··· Extracted information

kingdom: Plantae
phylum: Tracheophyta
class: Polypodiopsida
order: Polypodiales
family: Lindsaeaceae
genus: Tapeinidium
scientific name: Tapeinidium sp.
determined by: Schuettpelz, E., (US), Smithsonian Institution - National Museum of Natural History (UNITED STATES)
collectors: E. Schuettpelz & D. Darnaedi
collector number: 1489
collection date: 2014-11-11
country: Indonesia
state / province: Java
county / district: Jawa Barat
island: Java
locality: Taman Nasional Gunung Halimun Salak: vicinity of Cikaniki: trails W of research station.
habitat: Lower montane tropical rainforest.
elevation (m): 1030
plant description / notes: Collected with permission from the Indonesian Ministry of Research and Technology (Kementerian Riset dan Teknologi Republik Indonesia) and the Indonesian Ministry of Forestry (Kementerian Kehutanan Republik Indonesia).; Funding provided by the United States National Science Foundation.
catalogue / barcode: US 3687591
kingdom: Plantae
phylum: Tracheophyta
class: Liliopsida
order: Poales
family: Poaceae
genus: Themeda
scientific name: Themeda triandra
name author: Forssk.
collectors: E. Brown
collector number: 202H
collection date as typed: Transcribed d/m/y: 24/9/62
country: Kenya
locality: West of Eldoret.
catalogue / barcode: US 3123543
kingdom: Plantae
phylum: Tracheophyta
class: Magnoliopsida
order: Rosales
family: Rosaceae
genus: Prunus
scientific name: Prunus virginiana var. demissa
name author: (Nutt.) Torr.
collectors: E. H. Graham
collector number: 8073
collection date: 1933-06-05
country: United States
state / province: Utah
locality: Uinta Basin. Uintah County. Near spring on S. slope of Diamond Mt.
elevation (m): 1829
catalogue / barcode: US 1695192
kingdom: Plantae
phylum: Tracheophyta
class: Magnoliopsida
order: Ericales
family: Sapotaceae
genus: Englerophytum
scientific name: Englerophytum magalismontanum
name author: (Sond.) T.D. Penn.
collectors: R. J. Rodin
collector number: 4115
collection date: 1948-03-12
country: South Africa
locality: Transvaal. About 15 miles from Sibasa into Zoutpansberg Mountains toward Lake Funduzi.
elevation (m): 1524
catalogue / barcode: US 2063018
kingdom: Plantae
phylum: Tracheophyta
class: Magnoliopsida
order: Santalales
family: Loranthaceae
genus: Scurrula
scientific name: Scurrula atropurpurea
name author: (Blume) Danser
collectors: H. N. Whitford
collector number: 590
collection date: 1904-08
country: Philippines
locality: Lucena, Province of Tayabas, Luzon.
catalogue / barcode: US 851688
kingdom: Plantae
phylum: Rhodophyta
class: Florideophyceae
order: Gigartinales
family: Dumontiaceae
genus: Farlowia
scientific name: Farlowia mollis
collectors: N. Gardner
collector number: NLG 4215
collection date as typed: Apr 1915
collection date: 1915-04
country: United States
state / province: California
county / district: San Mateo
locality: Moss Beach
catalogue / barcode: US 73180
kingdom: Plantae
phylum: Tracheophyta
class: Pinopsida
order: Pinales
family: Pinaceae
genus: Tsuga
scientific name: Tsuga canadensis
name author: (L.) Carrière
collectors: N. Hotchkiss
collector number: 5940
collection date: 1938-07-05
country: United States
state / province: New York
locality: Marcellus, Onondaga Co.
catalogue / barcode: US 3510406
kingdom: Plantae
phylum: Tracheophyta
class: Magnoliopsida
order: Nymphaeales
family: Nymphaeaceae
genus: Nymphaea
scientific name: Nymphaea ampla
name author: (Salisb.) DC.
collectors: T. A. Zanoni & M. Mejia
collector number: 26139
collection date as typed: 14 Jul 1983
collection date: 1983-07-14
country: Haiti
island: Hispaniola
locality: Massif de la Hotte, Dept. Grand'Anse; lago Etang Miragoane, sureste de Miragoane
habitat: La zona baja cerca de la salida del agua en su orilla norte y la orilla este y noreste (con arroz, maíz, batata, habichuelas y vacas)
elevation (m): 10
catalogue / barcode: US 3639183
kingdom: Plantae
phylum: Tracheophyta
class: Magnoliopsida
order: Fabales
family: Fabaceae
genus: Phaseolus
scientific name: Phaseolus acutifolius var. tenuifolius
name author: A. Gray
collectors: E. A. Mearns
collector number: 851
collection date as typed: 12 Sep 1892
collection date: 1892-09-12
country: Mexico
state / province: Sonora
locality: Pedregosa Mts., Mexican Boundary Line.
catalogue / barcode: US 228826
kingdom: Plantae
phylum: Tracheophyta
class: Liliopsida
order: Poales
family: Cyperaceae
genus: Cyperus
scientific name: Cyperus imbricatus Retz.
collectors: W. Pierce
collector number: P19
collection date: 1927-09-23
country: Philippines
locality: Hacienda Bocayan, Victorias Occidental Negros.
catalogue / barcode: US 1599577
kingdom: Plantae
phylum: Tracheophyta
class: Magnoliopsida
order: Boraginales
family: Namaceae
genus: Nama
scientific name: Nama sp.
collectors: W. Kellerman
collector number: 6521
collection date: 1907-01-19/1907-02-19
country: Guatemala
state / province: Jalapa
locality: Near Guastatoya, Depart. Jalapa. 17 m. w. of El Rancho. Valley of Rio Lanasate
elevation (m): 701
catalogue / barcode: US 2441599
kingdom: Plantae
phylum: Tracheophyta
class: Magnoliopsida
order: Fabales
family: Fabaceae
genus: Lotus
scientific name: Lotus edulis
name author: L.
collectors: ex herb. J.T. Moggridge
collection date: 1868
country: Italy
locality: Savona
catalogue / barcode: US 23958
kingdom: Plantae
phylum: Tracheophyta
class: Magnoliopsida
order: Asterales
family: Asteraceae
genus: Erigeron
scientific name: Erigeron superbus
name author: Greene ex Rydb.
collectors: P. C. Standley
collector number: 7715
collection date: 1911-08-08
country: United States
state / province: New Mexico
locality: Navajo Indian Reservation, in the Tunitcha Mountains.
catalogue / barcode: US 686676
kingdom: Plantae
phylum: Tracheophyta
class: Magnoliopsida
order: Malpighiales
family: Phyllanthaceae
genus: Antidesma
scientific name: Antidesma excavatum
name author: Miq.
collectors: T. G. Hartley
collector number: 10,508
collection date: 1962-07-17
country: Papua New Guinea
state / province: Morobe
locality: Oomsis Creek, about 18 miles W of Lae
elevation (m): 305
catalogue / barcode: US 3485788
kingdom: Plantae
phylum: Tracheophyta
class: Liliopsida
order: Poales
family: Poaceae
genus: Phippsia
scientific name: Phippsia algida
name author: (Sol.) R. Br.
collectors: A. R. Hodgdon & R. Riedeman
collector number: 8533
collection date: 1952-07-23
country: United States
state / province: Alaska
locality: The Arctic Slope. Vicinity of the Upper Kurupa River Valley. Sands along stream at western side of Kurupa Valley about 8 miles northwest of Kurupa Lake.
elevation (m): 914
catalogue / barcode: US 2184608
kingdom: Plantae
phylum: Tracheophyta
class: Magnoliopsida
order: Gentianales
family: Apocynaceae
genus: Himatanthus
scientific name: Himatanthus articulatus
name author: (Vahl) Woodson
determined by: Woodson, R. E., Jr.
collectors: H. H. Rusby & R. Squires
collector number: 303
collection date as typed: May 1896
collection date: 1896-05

······

Work required
Write out every line of the records above as a numbered list, omitting blank lines.

The reply
1. kingdom: Plantae
2. phylum: Tracheophyta
3. class: Polypodiopsida
4. order: Polypodiales
5. family: Lindsaeaceae
6. genus: Tapeinidium
7. scientific name: Tapeinidium sp.
8. determined by: Schuettpelz, E., (US), Smithsonian Institution - National Museum of Natural History (UNITED STATES)
9. collectors: E. Schuettpelz & D. Darnaedi
10. collector number: 1489
11. collection date: 2014-11-11
12. country: Indonesia
13. state / province: Java
14. county / district: Jawa Barat
15. island: Java
16. locality: Taman Nasional Gunung Halimun Salak: vicinity of Cikaniki: trails W of research station.
17. habitat: Lower montane tropical rainforest.
18. elevation (m): 1030
19. plant description / notes: Collected with permission from the Indonesian Ministry of Research and Technology (Kementerian Riset dan Teknologi Republik Indonesia) and the Indonesian Ministry of Forestry (Kementerian Kehutanan Republik Indonesia).; Funding provided by the United States National Science Foundation.
20. catalogue / barcode: US 3687591
21. kingdom: Plantae
22. phylum: Tracheophyta
23. class: Liliopsida
24. order: Poales
25. family: Poaceae
26. genus: Themeda
27. scientific name: Themeda triandra
28. name author: Forssk.
29. collectors: E. Brown
30. collector number: 202H
31. collection date as typed: Transcribed d/m/y: 24/9/62
32. country: Kenya
33. locality: West of Eldoret.
34. catalogue / barcode: US 3123543
35. kingdom: Plantae
36. phylum: Tracheophyta
37. class: Magnoliopsida
38. order: Rosales
39. family: Rosaceae
40. genus: Prunus
41. scientific name: Prunus virginiana var. demissa
42. name author: (Nutt.) Torr.
43. collectors: E. H. Graham
44. collector number: 8073
45. collection date: 1933-06-05
46. country: United States
47. state / province: Utah
48. locality: Uinta Basin. Uintah County. Near spring on S. slope of Diamond Mt.
49. elevation (m): 1829
50. catalogue / barcode: US 1695192
51. kingdom: Plantae
52. phylum: Tracheophyta
53. class: Magnoliopsida
54. order: Ericales
55. family: Sapotaceae
56. genus: Englerophytum
57. scientific name: Englerophytum magalismontanum
58. name author: (Sond.) T.D. Penn.
59. collectors: R. J. Rodin
60. collector number: 4115
61. collection date: 1948-03-12
62. country: South Africa
63. locality: Transvaal. About 15 miles from Sibasa into Zoutpansberg Mountains toward Lake Funduzi.
64. elevation (m): 1524
65. catalogue / barcode: US 2063018
66. kingdom: Plantae
67. phylum: Tracheophyta
68. class: Magnoliopsida
69. order: Santalales
70. family: Loranthaceae
71. genus: Scurrula
72. scientific name: Scurrula atropurpurea
73. name author: (Blume) Danser
74. collectors: H. N. Whitford
75. collector number: 590
76. collection date: 1904-08
77. country: Philippines
78. locality: Lucena, Province of Tayabas, Luzon.
79. catalogue / barcode: US 851688
80. kingdom: Plantae
81. phylum: Rhodophyta
82. class: Florideophyceae
83. order: Gigartinales
84. family: Dumontiaceae
85. genus: Farlowia
86. scientific name: Farlowia mollis
87. collectors: N. Gardner
88. collector number: NLG 4215
89. collection date as typed: Apr 1915
90. collection date: 1915-04
91. country: United States
92. state / province: California
93. county / district: San Mateo
94. locality: Moss Beach
95. catalogue / barcode: US 73180
96. kingdom: Plantae
97. phylum: Tracheophyta
98. class: Pinopsida
99. order: Pinales
100. family: Pinaceae
101. genus: Tsuga
102. scientific name: Tsuga canadensis
103. name author: (L.) Carrière
104. collectors: N. Hotchkiss
105. collector number: 5940
106. collection date: 1938-07-05
107. country: United States
108. state / province: New York
109. locality: Marcellus, Onondaga Co.
110. catalogue / barcode: US 3510406
111. kingdom: Plantae
112. phylum: Tracheophyta
113. class: Magnoliopsida
114. order: Nymphaeales
115. family: Nymphaeaceae
116. genus: Nymphaea
117. scientific name: Nymphaea ampla
118. name author: (Salisb.) DC.
119. collectors: T. A. Zanoni & M. Mejia
120. collector number: 26139
121. collection date as typed: 14 Jul 1983
122. collection date: 1983-07-14
123. country: Haiti
124. island: Hispaniola
125. locality: Massif de la Hotte, Dept. Grand'Anse; lago Etang Miragoane, sureste de Miragoane
126. habitat: La zona baja cerca de la salida del agua en su orilla norte y la orilla este y noreste (con arroz, maíz, batata, habichuelas y vacas)
127. elevation (m): 10
128. catalogue / barcode: US 3639183
129. kingdom: Plantae
130. phylum: Tracheophyta
131. class: Magnoliopsida
132. order: Fabales
133. family: Fabaceae
134. genus: Phaseolus
135. scientific name: Phaseolus acutifolius var. tenuifolius
136. name author: A. Gray
137. collectors: E. A. Mearns
138. collector number: 851
139. collection date as typed: 12 Sep 1892
140. collection date: 1892-09-12
141. country: Mexico
142. state / province: Sonora
143. locality: Pedregosa Mts., Mexican Boundary Line.
144. catalogue / barcode: US 228826
145. kingdom: Plantae
146. phylum: Tracheophyta
147. class: Liliopsida
148. order: Poales
149. family: Cyperaceae
150. genus: Cyperus
151. scientific name: Cyperus imbricatus Retz.
152. collectors: W. Pierce
153. collector number: P19
154. collection date: 1927-09-23
155. country: Philippines
156. locality: Hacienda Bocayan, Victorias Occidental Negros.
157. catalogue / barcode: US 1599577
158. kingdom: Plantae
159. phylum: Tracheophyta
160. class: Magnoliopsida
161. order: Boraginales
162. family: Namaceae
163. genus: Nama
164. scientific name: Nama sp.
165. collectors: W. Kellerman
166. collector number: 6521
167. collection date: 1907-01-19/1907-02-19
168. country: Guatemala
169. state / province: Jalapa
170. locality: Near Guastatoya, Depart. Jalapa. 17 m. w. of El Rancho. Valley of Rio Lanasate
171. elevation (m): 701
172. catalogue / barcode: US 2441599
173. kingdom: Plantae
174. phylum: Tracheophyta
175. class: Magnoliopsida
176. order: Fabales
177. family: Fabaceae
178. genus: Lotus
179. scientific name: Lotus edulis
180. name author: L.
181. collectors: ex herb. J.T. Moggridge
182. collection date: 1868
183. country: Italy
184. locality: Savona
185. catalogue / barcode: US 23958
186. kingdom: Plantae
187. phylum: Tracheophyta
188. class: Magnoliopsida
189. order: Asterales
190. family: Asteraceae
191. genus: Erigeron
192. scientific name: Erigeron superbus
193. name author: Greene ex Rydb.
194. collectors: P. C. Standley
195. collector number: 7715
196. collection date: 1911-08-08
197. country: United States
198. state / province: New Mexico
199. locality: Navajo Indian Reservation, in the Tunitcha Mountains.
200. catalogue / barcode: US 686676
201. kingdom: Plantae
202. phylum: Tracheophyta
203. class: Magnoliopsida
204. order: Malpighiales
205. family: Phyllanthaceae
206. genus: Antidesma
207. scientific name: Antidesma excavatum
208. name author: Miq.
209. collectors: T. G. Hartley
210. collector number: 10,508
211. collection date: 1962-07-17
212. country: Papua New Guinea
213. state / province: Morobe
214. locality: Oomsis Creek, about 18 miles W of Lae
215. elevation (m): 305
216. catalogue / barcode: US 3485788
217. kingdom: Plantae
218. phylum: Tracheophyta
219. class: Liliopsida
220. order: Poales
221. family: Poaceae
222. genus: Phippsia
223. scientific name: Phippsia algida
224. name author: (Sol.) R. Br.
225. collectors: A. R. Hodgdon & R. Riedeman
226. collector number: 8533
227. collection date: 1952-07-23
228. country: United States
229. state / province: Alaska
230. locality: The Arctic Slope. Vicinity of the Upper Kurupa River Valley. Sands along stream at western side of Kurupa Valley about 8 miles northwest of Kurupa Lake.
231. elevation (m): 914
232. catalogue / barcode: US 2184608
233. kingdom: Plantae
234. phylum: Tracheophyta
235. class: Magnoliopsida
236. order: Gentianales
237. family: Apocynaceae
238. genus: Himatanthus
239. scientific name: Himatanthus articulatus
240. name author: (Vahl) Woodson
241. determined by: Woodson, R. E., Jr.
242. collectors: H. H. Rusby & R. Squires
243. collector number: 303
244. collection date as typed: May 1896
245. collection date: 1896-05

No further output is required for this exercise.